One simple pattern that has never had to worry about collecting dust in my tacklebox, or in those of the anglers I tend to gift it to by the dozen at Christmastime, or other special occasions, is a single-ingredient jig that simply cannot be stopped on the water. Again this spring, as the members of my boat picked through packs of prespawn crappies, these colorful little fish-catching gems were passed around between us, and my never-ending supply suddenly started to look sparse by the end of the trip.
Made out of necessity on the vise over a week one spring in my early tying days, when one of my favorite tackle companies shut down production of the 1/8-ounce version I used for smallmouth bass, the Krystal Flash jig quickly evolved into a crappie catcher (in 1/16-ounce size) that also did double duty for smallies and walleyes, not to mention white bass. Its beauty is in its simplicity, and beyond the thread used to secure the flash to the collarless jighead, it’s a one-ingredient lure.

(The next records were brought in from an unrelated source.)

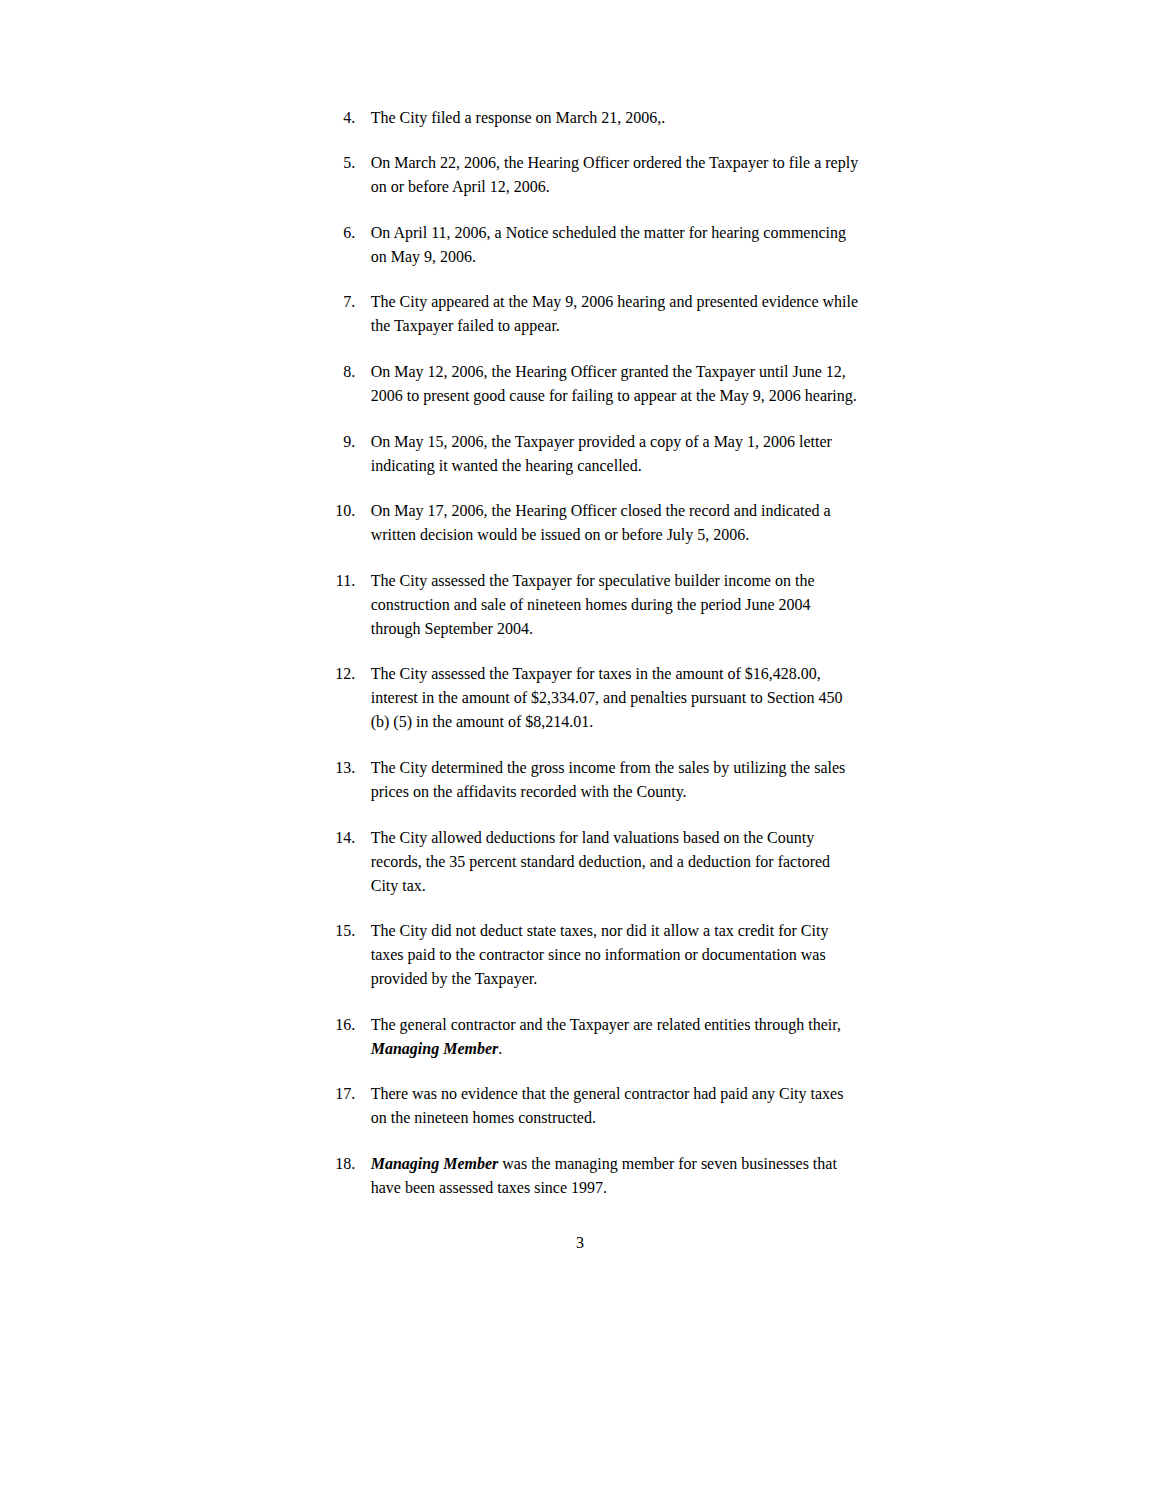The City filed a response on March 21, 2006,.
On March 22, 2006, the Hearing Officer ordered the Taxpayer to file a reply on or before April 12, 2006.
On April 11, 2006, a Notice scheduled the matter for hearing commencing on May 9, 2006.
The City appeared at the May 9, 2006 hearing and presented evidence while the Taxpayer failed to appear.
On May 12, 2006, the Hearing Officer granted the Taxpayer until June 12, 2006 to present good cause for failing to appear at the May 9, 2006 hearing.
On May 15, 2006, the Taxpayer provided a copy of a May 1, 2006 letter indicating it wanted the hearing cancelled.
On May 17, 2006, the Hearing Officer closed the record and indicated a written decision would be issued on or before July 5, 2006.
The City assessed the Taxpayer for speculative builder income on the construction and sale of nineteen homes during the period June 2004 through September 2004.
The City assessed the Taxpayer for taxes in the amount of $16,428.00, interest in the amount of $2,334.07, and penalties pursuant to Section 450 (b) (5) in the amount of $8,214.01.
The City determined the gross income from the sales by utilizing the sales prices on the affidavits recorded with the County.
The City allowed deductions for land valuations based on the County records, the 35 percent standard deduction, and a deduction for factored City tax.
The City did not deduct state taxes, nor did it allow a tax credit for City taxes paid to the contractor since no information or documentation was provided by the Taxpayer.
The general contractor and the Taxpayer are related entities through their, Managing Member.
There was no evidence that the general contractor had paid any City taxes on the nineteen homes constructed.
Managing Member was the managing member for seven businesses that have been assessed taxes since 1997.
3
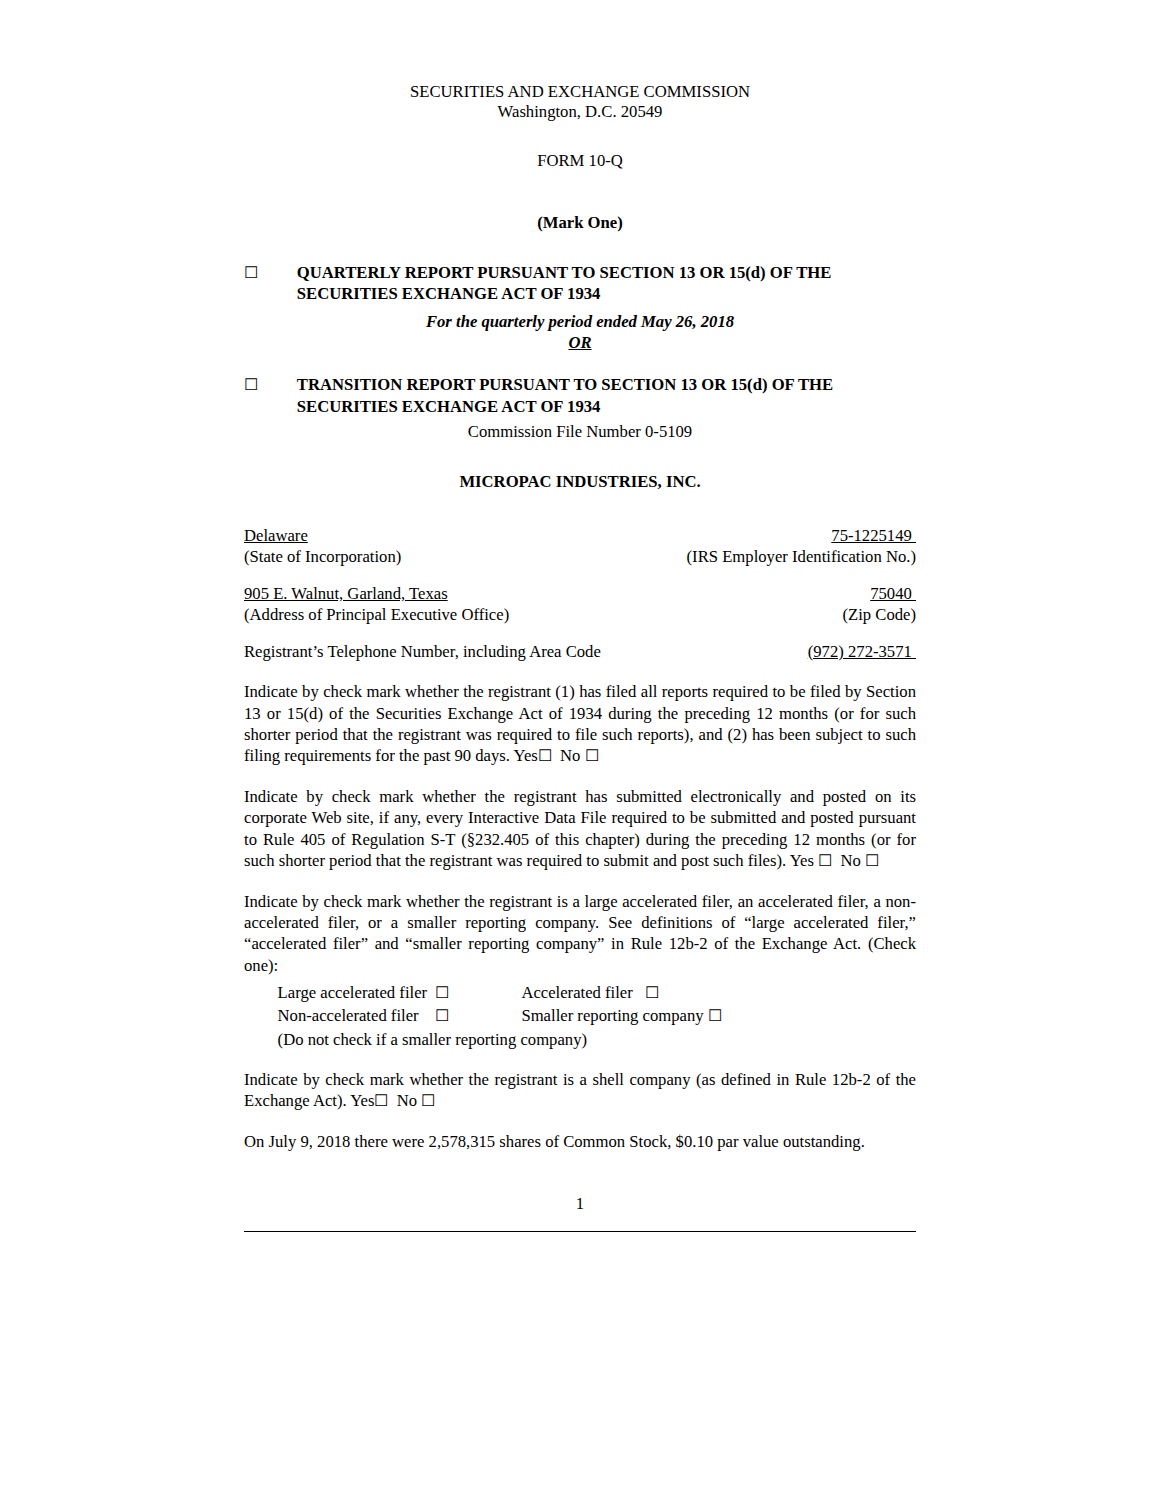SECURITIES AND EXCHANGE COMMISSION
Washington, D.C. 20549
FORM 10-Q
(Mark One)
| ☐ | QUARTERLY REPORT PURSUANT TO SECTION 13 OR 15(d) OF THE SECURITIES EXCHANGE ACT OF 1934 |
For the quarterly period ended May 26, 2018
OR
| ☐ | TRANSITION REPORT PURSUANT TO SECTION 13 OR 15(d) OF THE SECURITIES EXCHANGE ACT OF 1934 |
Commission File Number 0-5109
MICROPAC INDUSTRIES, INC.
| Delaware | 75-1225149 |
| (State of Incorporation) | (IRS Employer Identification No.) |
| 905 E. Walnut, Garland, Texas | 75040 |
| (Address of Principal Executive Office) | (Zip Code) |
| Registrant’s Telephone Number, including Area Code | (972) 272-3571 |
Indicate by check mark whether the registrant (1) has filed all reports required to be filed by Section 13 or 15(d) of the Securities Exchange Act of 1934 during the preceding 12 months (or for such shorter period that the registrant was required to file such reports), and (2) has been subject to such filing requirements for the past 90 days. Yes☐ No ☐
Indicate by check mark whether the registrant has submitted electronically and posted on its corporate Web site, if any, every Interactive Data File required to be submitted and posted pursuant to Rule 405 of Regulation S-T (§232.405 of this chapter) during the preceding 12 months (or for such shorter period that the registrant was required to submit and post such files). Yes ☐ No ☐
Indicate by check mark whether the registrant is a large accelerated filer, an accelerated filer, a non-accelerated filer, or a smaller reporting company. See definitions of “large accelerated filer,” “accelerated filer” and “smaller reporting company” in Rule 12b-2 of the Exchange Act. (Check one):
| Large accelerated filer ☐ | | Accelerated filer ☐ |
| Non-accelerated filer ☐ | | Smaller reporting company ☐ |
(Do not check if a smaller reporting company)
Indicate by check mark whether the registrant is a shell company (as defined in Rule 12b-2 of the Exchange Act). Yes☐ No ☐
On July 9, 2018 there were 2,578,315 shares of Common Stock, $0.10 par value outstanding.
1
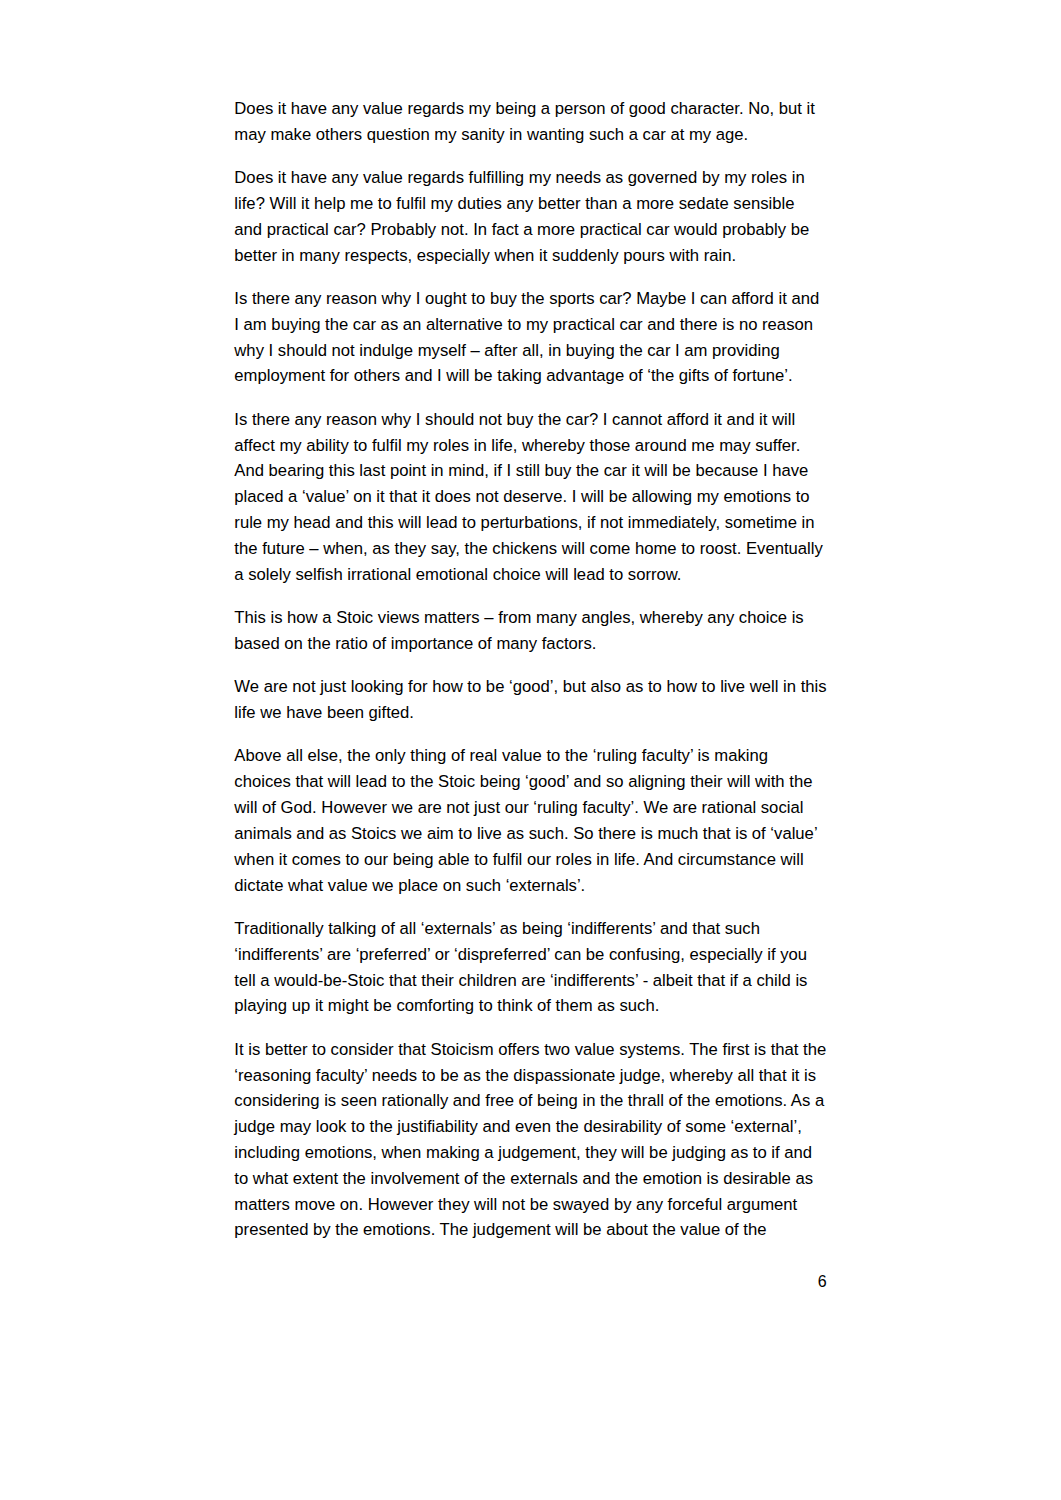Does it have any value regards my being a person of good character. No, but it may make others question my sanity in wanting such a car at my age.
Does it have any value regards fulfilling my needs as governed by my roles in life? Will it help me to fulfil my duties any better than a more sedate sensible and practical car? Probably not. In fact a more practical car would probably be better in many respects, especially when it suddenly pours with rain.
Is there any reason why I ought to buy the sports car? Maybe I can afford it and I am buying the car as an alternative to my practical car and there is no reason why I should not indulge myself – after all, in buying the car I am providing employment for others and I will be taking advantage of ‘the gifts of fortune’.
Is there any reason why I should not buy the car? I cannot afford it and it will affect my ability to fulfil my roles in life, whereby those around me may suffer. And bearing this last point in mind, if I still buy the car it will be because I have placed a ‘value’ on it that it does not deserve. I will be allowing my emotions to rule my head and this will lead to perturbations, if not immediately, sometime in the future – when, as they say, the chickens will come home to roost. Eventually a solely selfish irrational emotional choice will lead to sorrow.
This is how a Stoic views matters – from many angles, whereby any choice is based on the ratio of importance of many factors.
We are not just looking for how to be ‘good’, but also as to how to live well in this life we have been gifted.
Above all else, the only thing of real value to the ‘ruling faculty’ is making choices that will lead to the Stoic being ‘good’ and so aligning their will with the will of God. However we are not just our ‘ruling faculty’. We are rational social animals and as Stoics we aim to live as such. So there is much that is of ‘value’ when it comes to our being able to fulfil our roles in life. And circumstance will dictate what value we place on such ‘externals’.
Traditionally talking of all ‘externals’ as being ‘indifferents’ and that such ‘indifferents’ are ‘preferred’ or ‘dispreferred’ can be confusing, especially if you tell a would-be-Stoic that their children are ‘indifferents’ - albeit that if a child is playing up it might be comforting to think of them as such.
It is better to consider that Stoicism offers two value systems. The first is that the ‘reasoning faculty’ needs to be as the dispassionate judge, whereby all that it is considering is seen rationally and free of being in the thrall of the emotions. As a judge may look to the justifiability and even the desirability of some ‘external’, including emotions, when making a judgement, they will be judging as to if and to what extent the involvement of the externals and the emotion is desirable as matters move on. However they will not be swayed by any forceful argument presented by the emotions. The judgement will be about the value of the
6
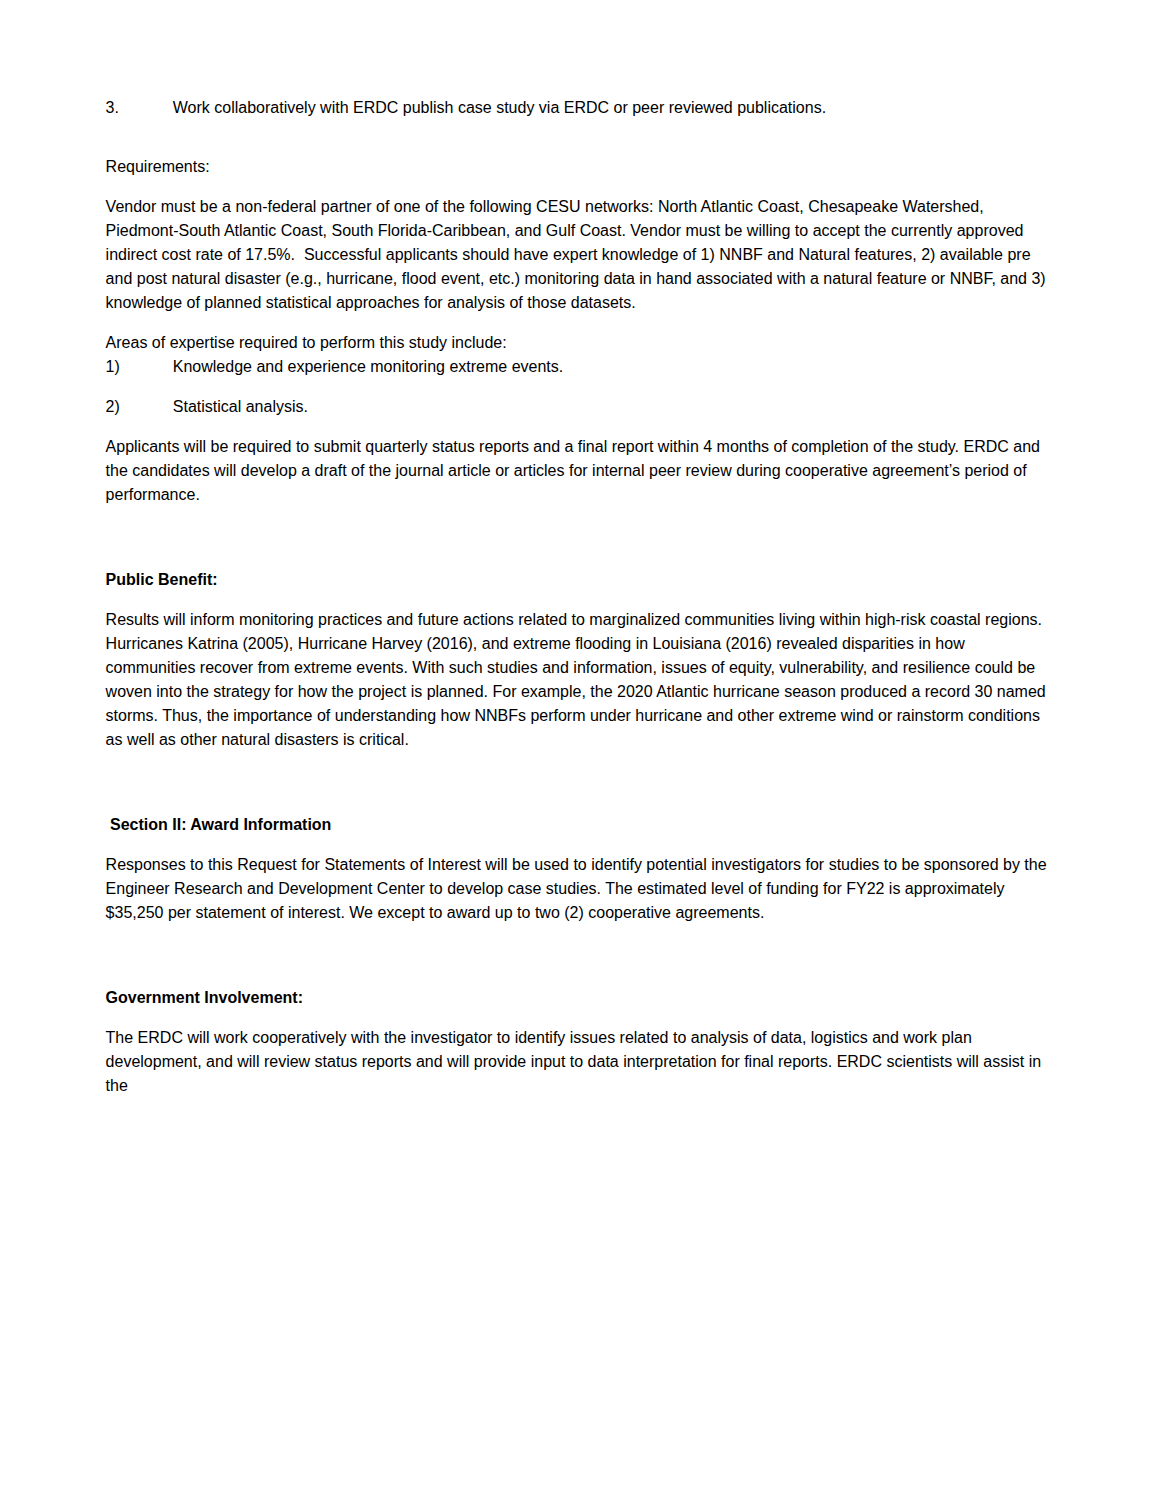3. Work collaboratively with ERDC publish case study via ERDC or peer reviewed publications.
Requirements:
Vendor must be a non-federal partner of one of the following CESU networks: North Atlantic Coast, Chesapeake Watershed, Piedmont-South Atlantic Coast, South Florida-Caribbean, and Gulf Coast. Vendor must be willing to accept the currently approved indirect cost rate of 17.5%. Successful applicants should have expert knowledge of 1) NNBF and Natural features, 2) available pre and post natural disaster (e.g., hurricane, flood event, etc.) monitoring data in hand associated with a natural feature or NNBF, and 3) knowledge of planned statistical approaches for analysis of those datasets.
Areas of expertise required to perform this study include:
1) Knowledge and experience monitoring extreme events.
2) Statistical analysis.
Applicants will be required to submit quarterly status reports and a final report within 4 months of completion of the study. ERDC and the candidates will develop a draft of the journal article or articles for internal peer review during cooperative agreement’s period of performance.
Public Benefit:
Results will inform monitoring practices and future actions related to marginalized communities living within high-risk coastal regions. Hurricanes Katrina (2005), Hurricane Harvey (2016), and extreme flooding in Louisiana (2016) revealed disparities in how communities recover from extreme events. With such studies and information, issues of equity, vulnerability, and resilience could be woven into the strategy for how the project is planned. For example, the 2020 Atlantic hurricane season produced a record 30 named storms. Thus, the importance of understanding how NNBFs perform under hurricane and other extreme wind or rainstorm conditions as well as other natural disasters is critical.
Section II: Award Information
Responses to this Request for Statements of Interest will be used to identify potential investigators for studies to be sponsored by the Engineer Research and Development Center to develop case studies. The estimated level of funding for FY22 is approximately $35,250 per statement of interest. We except to award up to two (2) cooperative agreements.
Government Involvement:
The ERDC will work cooperatively with the investigator to identify issues related to analysis of data, logistics and work plan development, and will review status reports and will provide input to data interpretation for final reports. ERDC scientists will assist in the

For the dozens of youth I’ve instructed in my spring fishing course, it has become a staple in their tackleboxes as well, due to the fact that it is easy for beginners to tie, but more so for its fish catching allure. While the action photos of it stuck in the side of a slab crappie’s mouth clearly suggest how easy it is to create, the simple process to craft the jig hammers that message home. Here’s what it takes.
Krystal Flash Crappie Jig
1/16-ounce collarless jig
To start, lock the jig firmly in the vise and form a small thread bed adjacent to the head of the jig, not going more than seven or eight wraps back from the ballhead (Figure 1). Tie in 10-15 strands of krystal flash on the top half of the hook shank. Secure the krystal flash with more thread wraps so it is firmly in place, again not going further back than eight wraps (Figure 2). Rotate the vise (or flip the jig over) and tie in a second set of 10-15 strands of krystal flash and position the flash around the bottom half of the hook shank (Figure 3). Secure the material in place with a few more wraps, whip finish and trim the thread and any excess materials near the jig head with a scissors, then add a drop of head cement for posterity, if desired (Figure 4).
For crappies, I like to trim the tail to about a hook-length-and-a-half by pulling on the krystal flash material and cutting in the desired spot (Figure 5), that way it can be used with or without bait. Keep some tension on the krystal flash fibers as you cut, and it will fan out in a nice delta on the finished product which will pulsate more freely in the water (Figure 6). The key is to not go too far back with the thread wraps, and make sure of the tension while cutting, to get the desired look and effect in the water.
With a dozen or so under your belt, you should be able to crank out 20 to 25 in an hour and be well on your way to a season’s worth of these simple, fantastic jigs that can be modified with the color of jighead and flash materials that do best on your specific crappie waters. With a selection of them available at your disposal (share with your fishing buddies if you like), there’s no doubt your crown will sparkle, as king of all crappie catchers…in our outdoors.